Exercise brief - After finding the line containing "wrist: (1110, 681)" below, please output that line and each following one through the line containing "ring tip: (207, 329)", exactly as written.

Dataset excerpts -
* * *

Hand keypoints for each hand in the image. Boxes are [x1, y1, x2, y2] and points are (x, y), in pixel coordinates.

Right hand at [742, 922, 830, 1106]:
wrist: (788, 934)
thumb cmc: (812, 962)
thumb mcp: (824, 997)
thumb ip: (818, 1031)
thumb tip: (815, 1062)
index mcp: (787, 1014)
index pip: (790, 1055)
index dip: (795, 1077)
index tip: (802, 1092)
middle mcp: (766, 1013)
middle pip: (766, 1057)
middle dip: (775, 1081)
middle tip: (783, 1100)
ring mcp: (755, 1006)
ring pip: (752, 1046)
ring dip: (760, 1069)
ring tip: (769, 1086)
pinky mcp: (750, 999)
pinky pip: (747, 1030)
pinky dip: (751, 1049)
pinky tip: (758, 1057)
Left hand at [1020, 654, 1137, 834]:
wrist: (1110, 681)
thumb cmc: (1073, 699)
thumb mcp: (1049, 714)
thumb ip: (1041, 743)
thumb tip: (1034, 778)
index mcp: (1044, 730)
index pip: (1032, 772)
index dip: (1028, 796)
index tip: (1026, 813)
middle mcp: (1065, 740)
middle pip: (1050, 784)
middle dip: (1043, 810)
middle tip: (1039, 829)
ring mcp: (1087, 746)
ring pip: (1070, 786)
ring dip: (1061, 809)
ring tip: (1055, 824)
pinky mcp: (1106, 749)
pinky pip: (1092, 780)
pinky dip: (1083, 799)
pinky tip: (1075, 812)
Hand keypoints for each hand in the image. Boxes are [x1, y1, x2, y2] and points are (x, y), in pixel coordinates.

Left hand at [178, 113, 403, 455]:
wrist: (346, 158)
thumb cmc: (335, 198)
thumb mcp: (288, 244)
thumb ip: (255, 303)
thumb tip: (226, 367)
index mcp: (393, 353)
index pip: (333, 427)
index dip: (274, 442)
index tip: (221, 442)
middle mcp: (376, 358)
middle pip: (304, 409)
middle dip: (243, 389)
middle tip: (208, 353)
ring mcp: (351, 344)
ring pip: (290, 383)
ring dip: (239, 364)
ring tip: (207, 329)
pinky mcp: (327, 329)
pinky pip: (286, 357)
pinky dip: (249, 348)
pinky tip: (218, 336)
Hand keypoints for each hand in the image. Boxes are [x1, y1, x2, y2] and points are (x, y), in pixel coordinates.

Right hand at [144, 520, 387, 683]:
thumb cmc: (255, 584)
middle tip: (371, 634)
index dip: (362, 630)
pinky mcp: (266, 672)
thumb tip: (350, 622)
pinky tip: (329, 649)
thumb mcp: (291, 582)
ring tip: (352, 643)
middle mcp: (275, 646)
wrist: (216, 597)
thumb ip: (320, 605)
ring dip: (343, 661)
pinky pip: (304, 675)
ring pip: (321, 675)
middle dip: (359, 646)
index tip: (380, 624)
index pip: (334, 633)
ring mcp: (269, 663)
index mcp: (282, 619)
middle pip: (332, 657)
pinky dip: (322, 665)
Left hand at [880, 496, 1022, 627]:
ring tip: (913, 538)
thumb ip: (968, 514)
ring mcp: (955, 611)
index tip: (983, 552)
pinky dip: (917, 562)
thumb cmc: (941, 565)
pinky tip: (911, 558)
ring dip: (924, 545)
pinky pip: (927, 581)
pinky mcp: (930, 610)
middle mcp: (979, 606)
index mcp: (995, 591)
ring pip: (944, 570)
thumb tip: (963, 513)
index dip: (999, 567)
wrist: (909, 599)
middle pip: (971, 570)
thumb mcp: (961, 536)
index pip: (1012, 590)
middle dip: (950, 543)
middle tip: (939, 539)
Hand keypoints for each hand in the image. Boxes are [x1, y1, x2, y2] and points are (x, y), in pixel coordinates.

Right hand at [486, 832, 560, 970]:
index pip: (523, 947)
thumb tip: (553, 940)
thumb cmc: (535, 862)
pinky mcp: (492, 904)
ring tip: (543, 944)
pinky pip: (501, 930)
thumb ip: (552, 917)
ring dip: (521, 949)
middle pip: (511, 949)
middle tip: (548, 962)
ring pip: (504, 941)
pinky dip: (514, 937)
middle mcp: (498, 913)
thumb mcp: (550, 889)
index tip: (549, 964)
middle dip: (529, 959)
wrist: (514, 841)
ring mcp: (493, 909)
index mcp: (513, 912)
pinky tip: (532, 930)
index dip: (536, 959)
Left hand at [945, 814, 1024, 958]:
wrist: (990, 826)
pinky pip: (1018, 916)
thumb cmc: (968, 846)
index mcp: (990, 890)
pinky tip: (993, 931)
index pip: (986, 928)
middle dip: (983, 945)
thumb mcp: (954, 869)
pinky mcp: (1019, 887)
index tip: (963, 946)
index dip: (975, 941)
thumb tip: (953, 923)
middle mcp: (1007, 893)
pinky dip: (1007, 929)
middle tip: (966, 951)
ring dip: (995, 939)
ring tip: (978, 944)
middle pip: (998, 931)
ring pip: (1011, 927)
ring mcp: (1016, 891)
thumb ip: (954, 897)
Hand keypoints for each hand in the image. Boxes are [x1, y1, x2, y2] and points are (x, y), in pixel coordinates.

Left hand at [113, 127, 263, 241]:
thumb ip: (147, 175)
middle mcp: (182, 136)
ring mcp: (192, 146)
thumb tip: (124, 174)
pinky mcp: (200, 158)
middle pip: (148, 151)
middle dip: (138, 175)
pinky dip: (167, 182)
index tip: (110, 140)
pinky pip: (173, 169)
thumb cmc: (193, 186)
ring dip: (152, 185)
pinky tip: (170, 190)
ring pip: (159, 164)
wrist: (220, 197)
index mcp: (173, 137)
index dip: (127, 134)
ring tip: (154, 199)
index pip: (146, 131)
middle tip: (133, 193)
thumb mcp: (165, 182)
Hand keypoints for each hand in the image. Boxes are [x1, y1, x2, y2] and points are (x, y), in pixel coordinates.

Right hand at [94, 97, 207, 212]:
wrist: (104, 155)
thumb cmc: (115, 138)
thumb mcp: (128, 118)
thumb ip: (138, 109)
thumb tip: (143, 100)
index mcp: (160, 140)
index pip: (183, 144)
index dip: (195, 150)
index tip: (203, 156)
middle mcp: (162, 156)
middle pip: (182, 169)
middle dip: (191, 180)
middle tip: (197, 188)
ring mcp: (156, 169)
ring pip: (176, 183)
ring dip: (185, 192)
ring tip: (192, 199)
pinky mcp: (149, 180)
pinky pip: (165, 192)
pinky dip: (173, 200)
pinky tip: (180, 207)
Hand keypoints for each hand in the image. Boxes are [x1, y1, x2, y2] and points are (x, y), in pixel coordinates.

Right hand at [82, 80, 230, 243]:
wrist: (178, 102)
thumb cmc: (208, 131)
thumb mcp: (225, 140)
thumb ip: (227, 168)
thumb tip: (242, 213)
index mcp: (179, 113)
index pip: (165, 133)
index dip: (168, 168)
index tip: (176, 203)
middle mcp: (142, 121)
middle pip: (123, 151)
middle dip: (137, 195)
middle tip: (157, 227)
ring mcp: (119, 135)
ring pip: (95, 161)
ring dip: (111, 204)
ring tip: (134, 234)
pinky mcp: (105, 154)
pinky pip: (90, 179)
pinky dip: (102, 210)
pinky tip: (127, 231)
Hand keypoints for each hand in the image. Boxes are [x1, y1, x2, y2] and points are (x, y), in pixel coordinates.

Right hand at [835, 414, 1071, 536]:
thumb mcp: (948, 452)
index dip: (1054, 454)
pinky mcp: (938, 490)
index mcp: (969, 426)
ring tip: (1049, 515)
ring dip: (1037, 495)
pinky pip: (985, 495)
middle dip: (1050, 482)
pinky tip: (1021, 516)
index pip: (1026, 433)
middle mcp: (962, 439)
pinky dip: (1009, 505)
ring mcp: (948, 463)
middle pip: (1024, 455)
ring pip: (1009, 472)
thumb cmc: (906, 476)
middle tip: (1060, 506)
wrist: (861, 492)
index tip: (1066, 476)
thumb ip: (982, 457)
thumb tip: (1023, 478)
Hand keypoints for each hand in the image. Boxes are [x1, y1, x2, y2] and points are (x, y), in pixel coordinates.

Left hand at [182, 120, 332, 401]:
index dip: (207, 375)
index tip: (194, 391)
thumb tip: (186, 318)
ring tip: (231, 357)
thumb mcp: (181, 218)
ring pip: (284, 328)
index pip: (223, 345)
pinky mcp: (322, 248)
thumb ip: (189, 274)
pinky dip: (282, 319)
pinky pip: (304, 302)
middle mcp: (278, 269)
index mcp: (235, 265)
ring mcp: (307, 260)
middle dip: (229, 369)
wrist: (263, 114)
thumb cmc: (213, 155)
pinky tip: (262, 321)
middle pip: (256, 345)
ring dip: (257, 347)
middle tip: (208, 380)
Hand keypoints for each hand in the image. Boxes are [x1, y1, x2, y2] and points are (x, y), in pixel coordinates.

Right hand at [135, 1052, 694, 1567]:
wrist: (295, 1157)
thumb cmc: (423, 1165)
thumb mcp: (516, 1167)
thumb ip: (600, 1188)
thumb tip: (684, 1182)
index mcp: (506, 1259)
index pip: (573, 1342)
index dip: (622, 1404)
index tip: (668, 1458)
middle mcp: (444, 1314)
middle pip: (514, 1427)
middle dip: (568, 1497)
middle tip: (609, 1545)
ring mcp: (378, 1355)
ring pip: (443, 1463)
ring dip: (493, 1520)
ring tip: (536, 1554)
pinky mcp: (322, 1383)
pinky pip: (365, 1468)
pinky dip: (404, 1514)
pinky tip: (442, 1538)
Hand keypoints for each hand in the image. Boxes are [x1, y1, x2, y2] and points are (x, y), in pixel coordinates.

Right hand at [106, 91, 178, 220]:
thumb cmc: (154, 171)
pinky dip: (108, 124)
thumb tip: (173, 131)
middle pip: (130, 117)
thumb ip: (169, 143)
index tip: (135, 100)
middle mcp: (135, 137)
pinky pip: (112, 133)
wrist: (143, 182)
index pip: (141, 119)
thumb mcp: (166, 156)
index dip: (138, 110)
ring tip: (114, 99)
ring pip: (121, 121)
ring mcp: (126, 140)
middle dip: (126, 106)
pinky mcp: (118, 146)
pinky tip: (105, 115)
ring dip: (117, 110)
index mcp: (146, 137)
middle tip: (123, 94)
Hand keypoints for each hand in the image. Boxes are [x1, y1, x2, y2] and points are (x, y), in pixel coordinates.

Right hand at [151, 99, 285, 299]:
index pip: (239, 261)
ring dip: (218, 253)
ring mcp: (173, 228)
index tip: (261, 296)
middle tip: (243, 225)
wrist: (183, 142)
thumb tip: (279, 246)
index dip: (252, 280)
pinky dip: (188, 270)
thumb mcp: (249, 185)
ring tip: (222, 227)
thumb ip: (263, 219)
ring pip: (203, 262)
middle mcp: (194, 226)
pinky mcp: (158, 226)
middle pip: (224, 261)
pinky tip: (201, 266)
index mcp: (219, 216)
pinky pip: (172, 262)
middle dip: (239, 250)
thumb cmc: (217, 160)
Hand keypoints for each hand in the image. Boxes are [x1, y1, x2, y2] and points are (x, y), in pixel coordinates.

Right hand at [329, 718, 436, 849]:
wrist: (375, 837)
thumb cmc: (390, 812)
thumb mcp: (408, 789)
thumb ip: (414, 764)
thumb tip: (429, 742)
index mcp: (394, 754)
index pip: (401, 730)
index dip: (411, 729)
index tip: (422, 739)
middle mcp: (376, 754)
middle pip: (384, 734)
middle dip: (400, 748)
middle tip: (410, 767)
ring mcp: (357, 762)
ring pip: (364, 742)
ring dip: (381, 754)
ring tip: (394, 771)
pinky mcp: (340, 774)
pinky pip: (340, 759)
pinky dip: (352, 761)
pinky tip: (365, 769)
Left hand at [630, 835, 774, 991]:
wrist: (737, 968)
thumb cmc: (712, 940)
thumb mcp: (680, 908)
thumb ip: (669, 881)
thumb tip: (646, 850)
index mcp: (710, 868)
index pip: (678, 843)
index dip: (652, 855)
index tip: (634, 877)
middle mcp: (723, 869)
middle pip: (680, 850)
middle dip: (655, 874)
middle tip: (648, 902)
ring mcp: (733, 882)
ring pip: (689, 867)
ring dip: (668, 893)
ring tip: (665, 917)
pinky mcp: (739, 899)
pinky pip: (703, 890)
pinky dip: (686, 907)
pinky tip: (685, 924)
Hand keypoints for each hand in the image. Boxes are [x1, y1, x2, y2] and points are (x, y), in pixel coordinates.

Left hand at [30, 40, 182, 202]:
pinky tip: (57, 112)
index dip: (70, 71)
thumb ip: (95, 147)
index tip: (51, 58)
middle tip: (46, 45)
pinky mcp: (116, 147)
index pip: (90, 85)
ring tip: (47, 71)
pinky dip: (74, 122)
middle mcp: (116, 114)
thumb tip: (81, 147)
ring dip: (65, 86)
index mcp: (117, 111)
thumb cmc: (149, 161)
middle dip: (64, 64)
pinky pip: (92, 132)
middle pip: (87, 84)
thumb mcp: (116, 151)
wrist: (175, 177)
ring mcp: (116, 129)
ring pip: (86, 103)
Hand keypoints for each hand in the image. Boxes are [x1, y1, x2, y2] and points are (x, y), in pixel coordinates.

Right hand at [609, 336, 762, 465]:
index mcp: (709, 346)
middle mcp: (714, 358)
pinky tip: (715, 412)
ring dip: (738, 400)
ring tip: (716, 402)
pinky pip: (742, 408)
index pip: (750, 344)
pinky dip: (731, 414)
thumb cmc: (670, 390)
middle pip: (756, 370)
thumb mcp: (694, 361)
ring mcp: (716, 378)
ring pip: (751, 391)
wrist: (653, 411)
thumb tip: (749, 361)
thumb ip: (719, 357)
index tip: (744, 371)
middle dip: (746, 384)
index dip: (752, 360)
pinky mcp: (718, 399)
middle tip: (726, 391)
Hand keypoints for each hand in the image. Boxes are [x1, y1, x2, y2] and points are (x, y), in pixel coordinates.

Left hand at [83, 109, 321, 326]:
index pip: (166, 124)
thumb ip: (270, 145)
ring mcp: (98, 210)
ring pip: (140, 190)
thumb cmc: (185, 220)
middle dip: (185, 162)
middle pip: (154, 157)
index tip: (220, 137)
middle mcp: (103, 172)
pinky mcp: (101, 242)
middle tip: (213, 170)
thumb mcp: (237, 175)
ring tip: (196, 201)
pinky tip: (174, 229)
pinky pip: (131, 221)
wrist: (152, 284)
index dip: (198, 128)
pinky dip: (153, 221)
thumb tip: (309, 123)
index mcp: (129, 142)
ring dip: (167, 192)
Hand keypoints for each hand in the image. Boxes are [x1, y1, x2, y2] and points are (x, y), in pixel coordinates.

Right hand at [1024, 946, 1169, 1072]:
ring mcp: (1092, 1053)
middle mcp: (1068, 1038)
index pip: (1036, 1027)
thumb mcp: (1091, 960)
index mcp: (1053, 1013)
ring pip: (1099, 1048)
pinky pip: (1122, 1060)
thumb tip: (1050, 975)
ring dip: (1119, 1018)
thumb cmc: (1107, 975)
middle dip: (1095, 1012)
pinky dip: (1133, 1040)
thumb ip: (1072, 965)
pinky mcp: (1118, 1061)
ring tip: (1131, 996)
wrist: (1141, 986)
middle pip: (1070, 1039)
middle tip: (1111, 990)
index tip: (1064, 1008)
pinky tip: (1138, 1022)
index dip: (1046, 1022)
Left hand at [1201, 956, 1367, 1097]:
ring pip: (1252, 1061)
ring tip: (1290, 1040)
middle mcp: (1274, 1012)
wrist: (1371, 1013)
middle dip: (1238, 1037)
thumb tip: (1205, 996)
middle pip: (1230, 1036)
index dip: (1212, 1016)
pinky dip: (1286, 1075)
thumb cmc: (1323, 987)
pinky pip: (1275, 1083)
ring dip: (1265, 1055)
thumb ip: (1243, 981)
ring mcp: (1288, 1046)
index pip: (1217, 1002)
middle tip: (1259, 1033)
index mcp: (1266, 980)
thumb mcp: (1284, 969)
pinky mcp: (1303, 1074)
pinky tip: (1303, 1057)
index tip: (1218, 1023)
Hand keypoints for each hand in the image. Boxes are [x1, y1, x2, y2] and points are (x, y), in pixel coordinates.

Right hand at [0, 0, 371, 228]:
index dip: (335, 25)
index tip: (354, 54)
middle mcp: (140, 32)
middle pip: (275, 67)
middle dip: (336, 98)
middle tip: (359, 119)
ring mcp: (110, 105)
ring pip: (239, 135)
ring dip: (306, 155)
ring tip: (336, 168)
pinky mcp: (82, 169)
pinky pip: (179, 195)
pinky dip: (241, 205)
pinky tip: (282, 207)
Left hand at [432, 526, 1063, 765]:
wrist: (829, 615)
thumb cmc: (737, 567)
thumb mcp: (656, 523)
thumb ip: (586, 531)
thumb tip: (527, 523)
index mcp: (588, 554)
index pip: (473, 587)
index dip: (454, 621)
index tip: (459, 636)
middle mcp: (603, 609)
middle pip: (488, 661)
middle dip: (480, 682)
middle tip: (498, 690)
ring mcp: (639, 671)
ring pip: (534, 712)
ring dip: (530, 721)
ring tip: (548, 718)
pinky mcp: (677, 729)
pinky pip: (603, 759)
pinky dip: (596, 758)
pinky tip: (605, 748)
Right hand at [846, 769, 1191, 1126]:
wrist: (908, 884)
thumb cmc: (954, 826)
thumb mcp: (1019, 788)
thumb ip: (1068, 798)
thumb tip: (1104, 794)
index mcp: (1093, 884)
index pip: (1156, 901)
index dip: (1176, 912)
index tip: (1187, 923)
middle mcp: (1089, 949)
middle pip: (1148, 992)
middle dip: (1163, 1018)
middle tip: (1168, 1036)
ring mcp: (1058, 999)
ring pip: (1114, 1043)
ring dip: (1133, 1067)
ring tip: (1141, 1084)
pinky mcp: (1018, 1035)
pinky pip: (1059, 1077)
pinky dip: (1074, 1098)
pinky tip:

* * *

Solution to the exercise -
wrist: (1110, 681)
thumb cmc: (1073, 699)
thumb mcp: (1049, 714)
thumb ip: (1041, 743)
thumb tip: (1034, 778)
index mcp: (1044, 730)
index pip: (1032, 772)
index dip: (1028, 796)
index tip: (1026, 813)
middle mcp: (1065, 740)
middle pip: (1050, 784)
middle dip: (1043, 810)
middle tip: (1039, 829)
ring mcp: (1087, 746)
ring pip: (1070, 786)
ring dip: (1061, 809)
ring tip: (1055, 824)
pinky mcp: (1106, 749)
pinky pip: (1092, 780)
pinky dip: (1083, 799)
pinky tip: (1075, 812)
Hand keypoints for each hand in the image. Boxes are [x1, y1, x2, y2] and points are (x, y), in pixel coordinates.

Left hand at [178, 113, 403, 455]:
wrist: (346, 158)
thumb cmc: (335, 198)
thumb mcp: (288, 244)
thumb ip: (255, 303)
thumb tip: (226, 367)
index mcp: (393, 353)
index pip: (333, 427)
index dip: (274, 442)
index tip: (221, 442)
middle mcp: (376, 358)
middle pip: (304, 409)
middle dip: (243, 389)
middle tip: (208, 353)
ring mcp: (351, 344)
ring pip: (290, 383)
ring dip: (239, 364)
ring tip: (207, 329)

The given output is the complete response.